Home / Spring 2013 / 2013-02-28 / VSU hangs on by the skin of their teeth

VSU hangs on by the skin of their teeth

Written by Von Kennedy

 

Students and members of the community came in droves throughout the week to “travel through time.”

For the last week, the second floor Lab Theatre stage in the Fine Arts Building was home to VSU’s adaption to Thornton Wilder’s play, “Skin of Our Teeth.”

The last showing of “Skin of Our Teeth” was Wednesday at 7:30 p.m.

The play is about the Antrobus family and their servant, Sabina surviving catastrophic events throughout time.

The Pulitzer prize-winning drama was originally written after Pearl Harbor in 1941 and first performed in early 1942.

Each scene in the play is full of action, moments of morality and unannounced comedy.

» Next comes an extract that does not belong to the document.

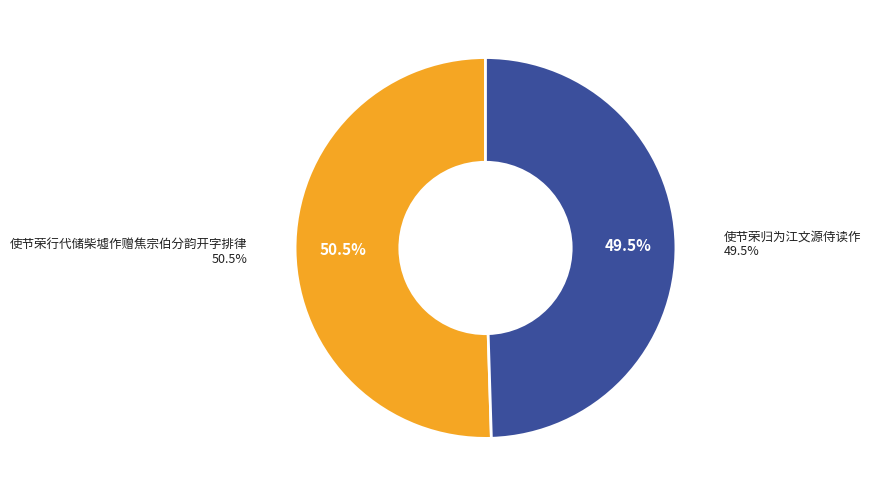

Does any single category account for the majority?

Yes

The cast includes VSU students Sam Rattfield and D’Amante Wilson as George and Maggie Antrobus, their children Henry and Gladys played by Will Stanley and Diamond Do’zia and their comedic, yet scatter-brained maid Sabina, played by Charlotte Grady.

Unlike the original play, the story does not take place in the imaginary town of Excelsior, NJ. Dr. Jimmy Bickerstaff, director of Skin of Our Teeth, changed the setting to the north Atlanta city of Alpharetta, Ga.

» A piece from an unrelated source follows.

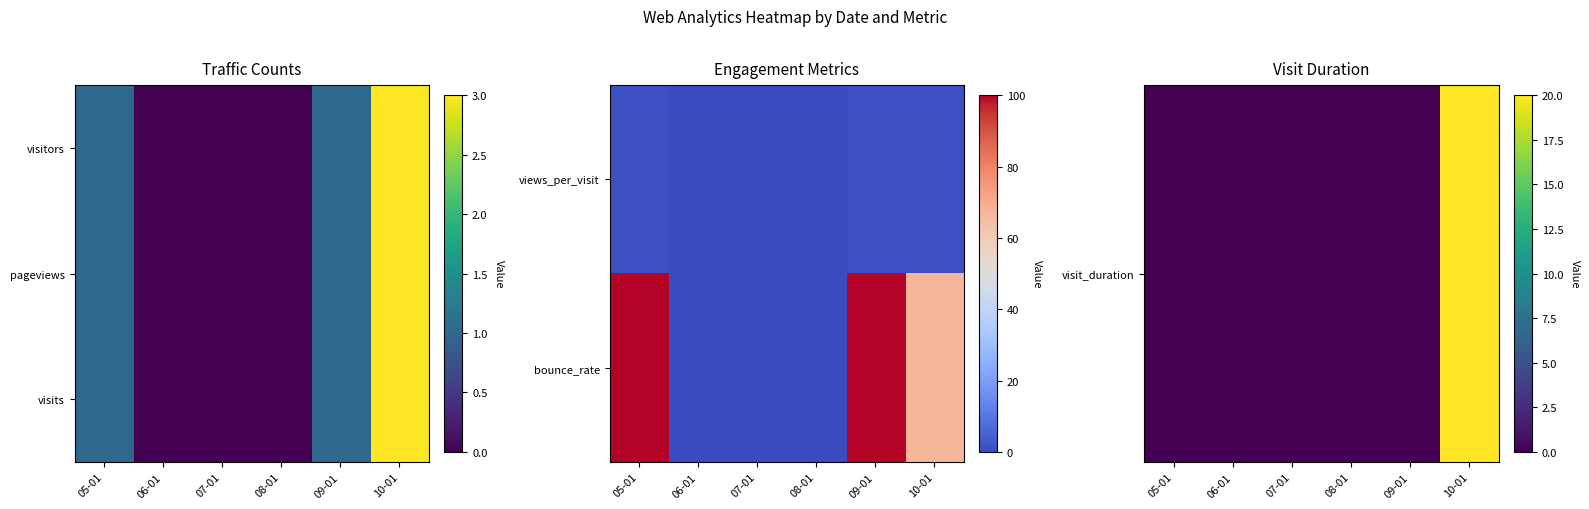

List the labels in order of bounce_rate value, smallest first.

06-01, 07-01, 08-01, 10-01, 05-01, 09-01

“One of the things Wilder wanted to do was be interactive with his audience and put an element of surprise in the performance,” Bickerstaff said. “So that’s one thing I wanted to do. Also the language in the script fit well with the dialect of this part of the country.”

In conjunction with the “southern” tone added to the play, Dr. Bickerstaff also let the cast members and stage manager (Abigail Vincent) be themselves in order to add an element of color to the show.

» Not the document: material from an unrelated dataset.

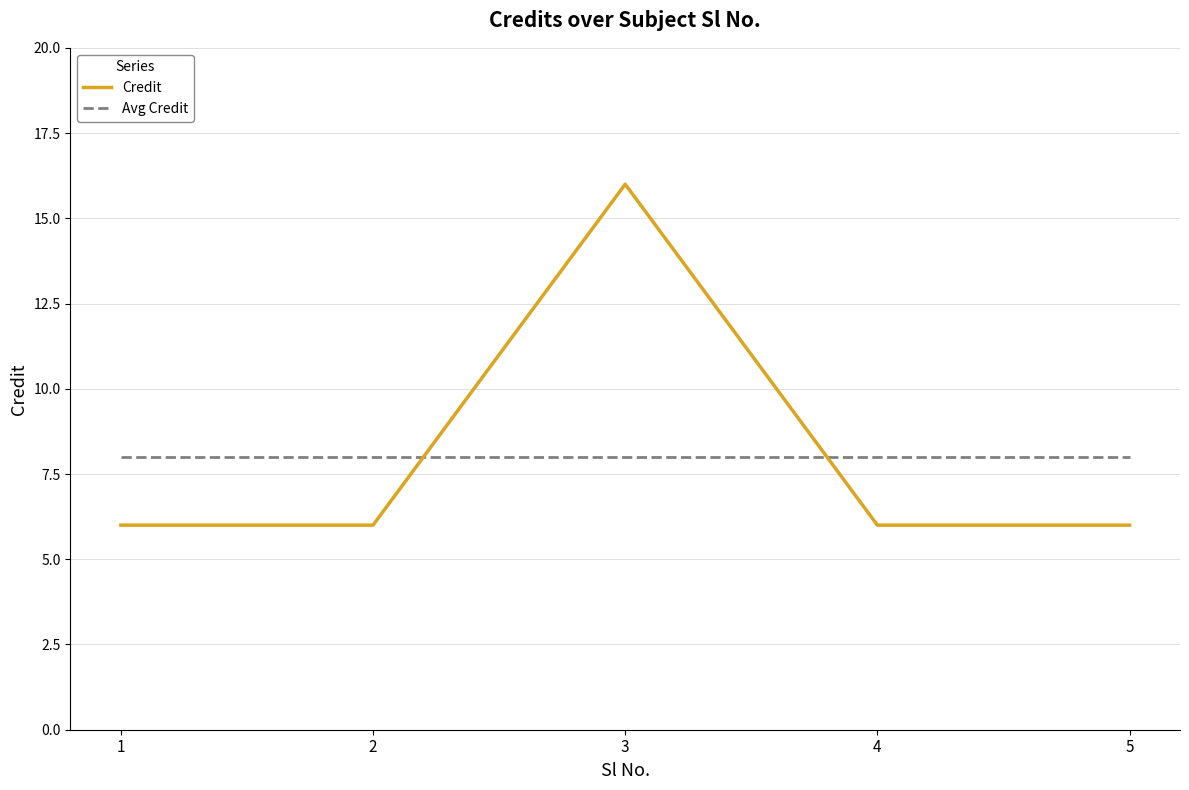

At 4, list the series in order from largest to smallest.

Avg Credit, Credit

“The breaks in the play were all in the script, not just for Sabina’s character,” Bickerstaff said. “But in the script, everyone is a professional actor doing a show in New York City. I just gave everyone their own identity for a university setting.”

Dr. Bickerstaff also notes that some of the larger breaks in the play, like the fact the entire cast was sick from lemon meringue pie, were in Wilder’s original script.

All in all, in Dr. Bickerstaff’s eyes, the cast he assembled did an amazing job.

“I was very happy with the entire cast and they all worked very hard,” Bickerstaff said. Everyone is a theatre student and is trained to work with dialogue like this for their future profession. We did a lot of laughing during rehearsals and the show came out great.”

Some audience members thought the show was great as well.

“I thought the director and cast did a great job, Margaret Young, 52, of Lake Park, Ga., said. “I couldn’t stop laughing at Sabina.”